Random Thoughts a Week Out from Western States

A few days ago, I crunched the splits from my race at the North Fork 50K on June 4 and, boy, I sure liked what I saw. At mile 20, I was in 18th place out of a field of about 130. From miles 20-32, I ran the 4th fastest split of all the 50K field, moving up 10 places to finish 8th out of 128. The folks who ran a faster final 12 miles were the 1st (4 minutes faster), 2nd (1 minute faster), and 3rd (1 minute faster) place finishers.

This is just more proof that going out conservatively usually works on most courses. By the same token, it also proves that going out too fast in a race usually backfires (which is one reason why I was able to move up so much in the last 12 miles). It all gives me confidence that this strategy will work at Western States, a race that rewards patience. If you don't exercise patience, well, the "Killing Machine" will get you at some point...usually after Foresthill.

So, on race day, in the first third, I will be going out at a relaxed pace. I will do all I can to ignore the hype and instead focus on my own race. In the middle third, the goals will be to keep it relaxed and, above all else, stay cool mentally and physically, because it's going to be hot. As of now, the forecast has Foresthill at 89 degrees and Auburn at 96 degrees. The canyons will be a few degrees warmer. I will have 3-4 water bottles with me. One will be just for dousing myself with creek water and the others will be for drinking.

Approaching the race in this fashion will ideally bring me into Foresthill (mile 62) with strong legs, which are what you need in the last 38 miles when the trail is so runnable and downhill. It's in these final 38 miles, as I've read it, that the carnage is epic and those who went out too fast find themselves in the pain cave and those who've shown restraint can open it up and gain ground. My only hope is that I am not among the carnage! I know that if I run a smart race, I can run well in the final 38 miles.

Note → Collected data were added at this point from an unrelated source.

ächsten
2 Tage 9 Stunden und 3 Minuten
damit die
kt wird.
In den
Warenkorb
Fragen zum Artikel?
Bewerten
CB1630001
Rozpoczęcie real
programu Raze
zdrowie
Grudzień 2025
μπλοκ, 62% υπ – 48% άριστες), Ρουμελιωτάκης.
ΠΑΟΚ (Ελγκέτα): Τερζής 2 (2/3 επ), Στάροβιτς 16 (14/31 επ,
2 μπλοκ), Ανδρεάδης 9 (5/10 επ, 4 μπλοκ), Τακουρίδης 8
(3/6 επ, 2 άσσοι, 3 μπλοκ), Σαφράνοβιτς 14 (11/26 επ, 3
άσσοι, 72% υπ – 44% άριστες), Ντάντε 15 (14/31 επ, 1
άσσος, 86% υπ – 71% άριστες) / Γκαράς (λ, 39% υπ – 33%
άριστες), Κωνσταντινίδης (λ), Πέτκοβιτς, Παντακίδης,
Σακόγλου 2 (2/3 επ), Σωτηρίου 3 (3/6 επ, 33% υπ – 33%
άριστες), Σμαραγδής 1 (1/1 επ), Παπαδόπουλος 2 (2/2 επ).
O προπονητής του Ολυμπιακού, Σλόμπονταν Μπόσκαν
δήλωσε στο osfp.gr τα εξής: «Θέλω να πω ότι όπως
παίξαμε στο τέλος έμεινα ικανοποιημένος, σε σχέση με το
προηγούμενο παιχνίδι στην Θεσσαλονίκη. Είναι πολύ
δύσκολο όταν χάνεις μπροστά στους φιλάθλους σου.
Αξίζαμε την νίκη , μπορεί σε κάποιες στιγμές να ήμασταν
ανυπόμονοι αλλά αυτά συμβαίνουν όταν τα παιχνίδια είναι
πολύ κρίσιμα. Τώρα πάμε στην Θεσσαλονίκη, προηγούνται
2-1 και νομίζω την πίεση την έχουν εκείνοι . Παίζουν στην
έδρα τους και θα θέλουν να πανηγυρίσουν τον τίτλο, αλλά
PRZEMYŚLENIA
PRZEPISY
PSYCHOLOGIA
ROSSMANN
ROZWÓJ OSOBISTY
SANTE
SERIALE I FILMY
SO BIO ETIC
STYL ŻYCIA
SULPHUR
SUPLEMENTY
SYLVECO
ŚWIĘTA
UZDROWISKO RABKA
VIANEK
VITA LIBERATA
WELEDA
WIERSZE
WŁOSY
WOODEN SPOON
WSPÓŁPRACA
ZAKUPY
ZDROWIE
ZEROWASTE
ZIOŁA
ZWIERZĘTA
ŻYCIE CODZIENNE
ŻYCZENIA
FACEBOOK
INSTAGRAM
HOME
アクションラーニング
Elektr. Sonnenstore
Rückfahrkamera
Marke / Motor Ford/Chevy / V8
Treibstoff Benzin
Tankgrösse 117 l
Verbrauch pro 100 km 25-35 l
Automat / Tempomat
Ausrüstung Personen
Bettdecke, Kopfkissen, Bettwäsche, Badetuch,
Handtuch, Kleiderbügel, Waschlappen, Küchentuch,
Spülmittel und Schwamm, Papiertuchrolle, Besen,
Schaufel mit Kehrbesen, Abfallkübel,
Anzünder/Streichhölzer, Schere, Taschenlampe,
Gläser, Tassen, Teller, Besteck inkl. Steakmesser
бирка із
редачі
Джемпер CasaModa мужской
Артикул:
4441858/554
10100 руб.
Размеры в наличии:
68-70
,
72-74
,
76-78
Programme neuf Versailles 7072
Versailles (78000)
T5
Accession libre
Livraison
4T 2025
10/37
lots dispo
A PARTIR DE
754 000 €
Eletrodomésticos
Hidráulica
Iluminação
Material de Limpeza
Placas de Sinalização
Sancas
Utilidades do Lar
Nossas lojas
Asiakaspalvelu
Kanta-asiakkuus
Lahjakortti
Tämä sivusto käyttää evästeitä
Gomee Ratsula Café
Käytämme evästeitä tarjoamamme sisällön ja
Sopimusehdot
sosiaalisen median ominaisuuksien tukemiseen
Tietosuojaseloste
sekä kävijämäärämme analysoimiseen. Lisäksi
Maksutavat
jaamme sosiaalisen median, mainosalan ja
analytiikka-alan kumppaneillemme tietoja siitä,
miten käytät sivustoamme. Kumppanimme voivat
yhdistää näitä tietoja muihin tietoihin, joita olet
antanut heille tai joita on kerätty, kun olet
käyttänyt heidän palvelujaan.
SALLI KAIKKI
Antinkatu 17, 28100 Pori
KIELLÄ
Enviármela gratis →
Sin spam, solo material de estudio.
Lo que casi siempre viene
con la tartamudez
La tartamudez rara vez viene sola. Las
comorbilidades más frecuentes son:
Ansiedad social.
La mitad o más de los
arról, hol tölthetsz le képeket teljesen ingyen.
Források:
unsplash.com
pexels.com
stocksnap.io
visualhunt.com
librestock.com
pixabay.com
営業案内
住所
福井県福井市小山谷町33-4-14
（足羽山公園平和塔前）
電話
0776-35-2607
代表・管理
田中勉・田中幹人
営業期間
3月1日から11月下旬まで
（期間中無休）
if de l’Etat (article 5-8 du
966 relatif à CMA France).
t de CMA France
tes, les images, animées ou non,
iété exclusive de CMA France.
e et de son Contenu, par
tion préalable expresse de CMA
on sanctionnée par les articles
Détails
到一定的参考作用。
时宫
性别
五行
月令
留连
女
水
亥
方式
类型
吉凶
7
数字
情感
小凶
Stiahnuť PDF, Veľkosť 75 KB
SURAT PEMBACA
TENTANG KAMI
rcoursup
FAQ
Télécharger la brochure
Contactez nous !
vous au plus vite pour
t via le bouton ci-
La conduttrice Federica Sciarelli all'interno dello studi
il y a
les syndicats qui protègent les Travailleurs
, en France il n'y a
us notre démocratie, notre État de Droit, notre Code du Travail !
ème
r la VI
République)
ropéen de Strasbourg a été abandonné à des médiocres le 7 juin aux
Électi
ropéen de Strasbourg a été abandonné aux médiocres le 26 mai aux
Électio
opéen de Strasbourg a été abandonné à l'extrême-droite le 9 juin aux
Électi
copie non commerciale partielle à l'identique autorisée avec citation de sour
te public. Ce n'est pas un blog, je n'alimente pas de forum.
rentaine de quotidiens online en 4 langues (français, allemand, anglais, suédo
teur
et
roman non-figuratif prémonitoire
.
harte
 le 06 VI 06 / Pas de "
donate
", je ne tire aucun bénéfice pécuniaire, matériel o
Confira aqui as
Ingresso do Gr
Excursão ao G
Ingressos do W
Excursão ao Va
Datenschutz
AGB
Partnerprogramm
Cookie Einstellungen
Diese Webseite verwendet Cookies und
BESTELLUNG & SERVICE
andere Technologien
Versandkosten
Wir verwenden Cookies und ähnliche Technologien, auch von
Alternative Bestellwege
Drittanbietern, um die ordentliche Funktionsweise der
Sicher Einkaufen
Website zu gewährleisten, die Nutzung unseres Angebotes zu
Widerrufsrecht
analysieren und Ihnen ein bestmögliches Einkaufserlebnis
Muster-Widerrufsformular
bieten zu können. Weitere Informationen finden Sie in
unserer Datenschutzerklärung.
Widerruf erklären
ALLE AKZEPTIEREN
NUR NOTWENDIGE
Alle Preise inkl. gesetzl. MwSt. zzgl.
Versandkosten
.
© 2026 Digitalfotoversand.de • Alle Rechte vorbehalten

I don't pretend that the race will go off without a hitch. Problems will arise. I may even puke a few times. I am sure I'm going to find myself quite hot at times. The key will be to stay calm and fix the problems as best as we can. But, above all else, it comes down to having fun. This is Western States.

In the end, I know I trained well. Could I have done a bit more climbing? Yes. But overall I had a good training cycle and put in some good mileage for a guy who works full-time and has responsibilities as a dad and husband. Plus, by race day, I will have put in 11-12 quality sauna sessions.

Speaking of sauna sessions, they are getting easier. This week I've been using the sauna at Lifetime Fitness. Their sauna tops out at 185 degrees and I've put in two half-hour sessions (this week), drinking 60 ounces of water in each. The breakthrough I have made as far as recovering from sauna session is taking an S!Cap beforehand and another S!Cap afterward. I have found that, if I do that, the next day I wake up feeling fine--no washed-out feeling, no headaches, no grogginess.

Another factor in all of this is that I'm experienced. This is my twelfth hundred and I fully intend on it being my tenth finish at the distance. I have big-buckled four times at Leadville, which is not exactly an easy hundred. Also, it's not like I don't have experience in the heat. The 2007 Burning River 100 and 2008 Mohican 100 were no walk in the park. As I recall, both saw temperatures over 90 degrees (along with high humidity).

I wish everyone who will be running Western States all the best. I look forward to meeting the Western States community next weekend and to running the most storied course in all of ultra. Only about 370 of us will have this opportunity and I intend to take full advantage of it, soak it all in, and be grateful. 

I'll try to update my blog one more time before raceday. See you in Squaw.